Chile may be advancing with a plan to integrate blockchain technology into its government infrastructure. Last week, two Chilean lawmakers presented a resolution in the country’s parliament calling for the use of technology.
Members of parliament Miguel Angel Calisto and Giorgio Jackson are struggling to achieve the development of the blockchain in Chile. The two parliamentarians brought the resolution to the Chamber of Deputies and have the support of eight other parliamentarians. They hope that Chilean President Sebastian Piñera will see the advantages that blockchain can create for Chile.
During the last years, the country has been dealing with rising costs and an increasingly dissatisfied population. Many of the social issues that Chile faces go back to the government’s excessive spending. The taxes necessary to maintain these expenditures could be reduced by using blockchain technology.
Giorgio Jackson made reference to a statement from the Office of the Chilean Prosecutor’s Office. It stated that the maintenance of notaries in Chile has become very expensive. Mr Jackson explained that using distributed technologies (DLTs) would reduce costs and help the government to control its spending.
Chile joins the integration movement with the blockchain
Centralized reason books are considered a less harmful system in most of human history. The use of paper records carefully handled by governments and authorized agents is extremely costly. In many areas of the world, archaic systems dating back centuries are still in use.
The real problem, however, is that all paperwork has to be managed by people. This makes a very simple system cost a huge amount, due to counterparty risks.
Blockchain technology on the other hand has the ability to remove these risks from record keeping, to a degree that would be impossible with any other platform. Today, nations have to deal with property registries, social assistance programs and various challenges.
In Brazil, the creation of digital government services is already discussed, and Australia’s scientific agency also sees great potential for blockchain in public pension systems.
Most countries already have a computerized databases that contain detailed records of their citizens. However, many of the social programs use different databases and relatively complex procedures to distribute funds.
Additional levels of human oversight are required with centralized records, but the DLT could be on the verge of changing the entire record, while maintaining the workflow for governments.
The risks of inaction
All over the world, governments are dealing with financial and fiscal crises. The Pew Charitable Trusts recently stated that between 2015 and 2016, the pension deficit in the United States grew by $ 295 billion in total. State pension plans do hold $ 2.6 trillion in cash to pay a US liability $ 4 trillion. Paying for costly record keeping will not help governments to cover their liabilities. It will only increase budget gaps.
Anastasia Andrianova, who worked for Lehman Brothers before founding Akropolis, told Forbes that:
“ When an economic crisis occurs, the first thing that a state will do is tap into pension funds or reserves. Both public and private funds are raided. I’ve seen this happen firsthand, which was further reinforced by the global financial crisis of 2007. The fast points of attack are typically pension services. Pension payouts are cut first, affecting the most vulnerable people”
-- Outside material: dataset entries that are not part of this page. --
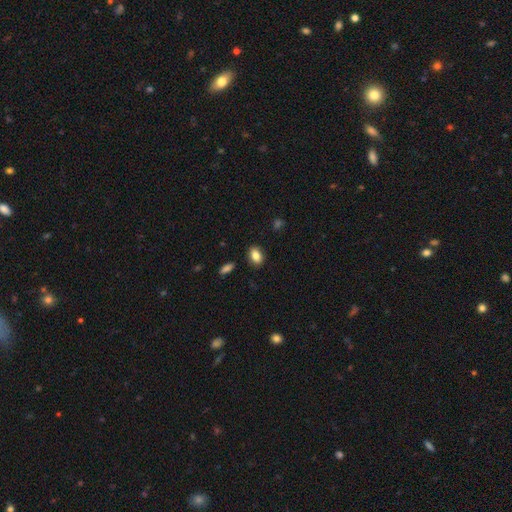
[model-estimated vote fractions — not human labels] This is clearly a smooth galaxy (84%). How rounded: likely in between (79%). Merging: clearly none (86%).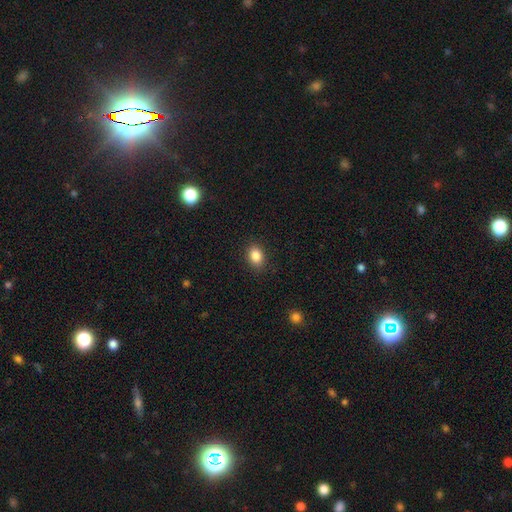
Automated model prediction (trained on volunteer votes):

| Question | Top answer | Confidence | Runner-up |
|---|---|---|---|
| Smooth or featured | smooth | 86% | star or artifact (10%) |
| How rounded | in between | 68% | round (31%) |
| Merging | none | 88% | minor disturbance (8%) |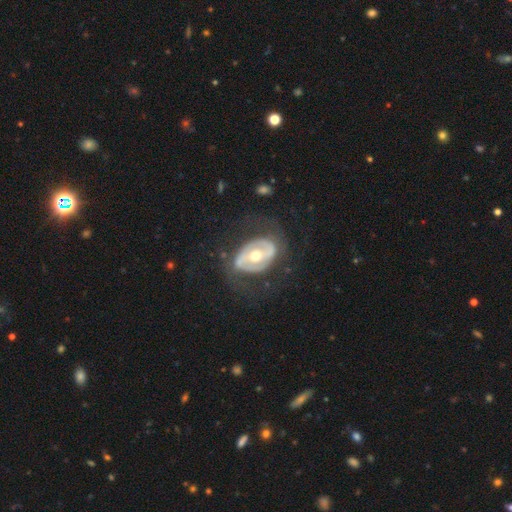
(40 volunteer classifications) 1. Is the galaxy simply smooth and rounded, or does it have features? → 75% featured or disk, 12% smooth, 12% star or artifact.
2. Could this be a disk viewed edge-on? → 90% no, 10% yes.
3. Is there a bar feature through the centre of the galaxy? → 44% strong, 37% no, 19% weak.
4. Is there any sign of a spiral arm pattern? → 63% yes, 37% no.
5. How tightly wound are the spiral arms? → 47% loose, 35% medium, 18% tight.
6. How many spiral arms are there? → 88% 2, 6% 3, 6% can't tell, 0% 1, 0% 4, 0% more than 4.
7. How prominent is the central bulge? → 67% moderate, 22% small, 7% large, 4% none, 0% dominant.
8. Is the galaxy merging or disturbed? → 60% none, 20% minor disturbance, 17% major disturbance, 3% merger.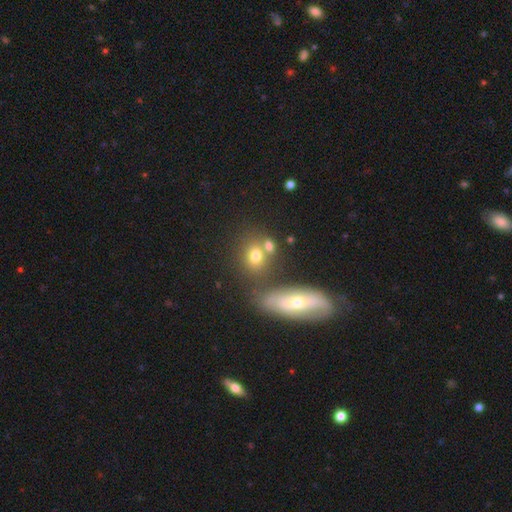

Cutting costs with Blockchain Technology
Larger populations and longer life expectancy will continue to emphasize the importance of a globally existing social benefit infrastructure. Blockchain technology can be an important cost cutting tool for governments that will not result in a lower level of service for the population as a whole. As tax revenues continue to decline on an inflation-adjusted basis, governments will need every advantage they can to maintain social order.
A failure to adopt practical solutions not only looks terrible, but can also accelerate the decline of existing government structures. The resources of DLTs are much broader than making pension payments, and if governments do not look for ways to be more efficient, they can also be replaced in the future.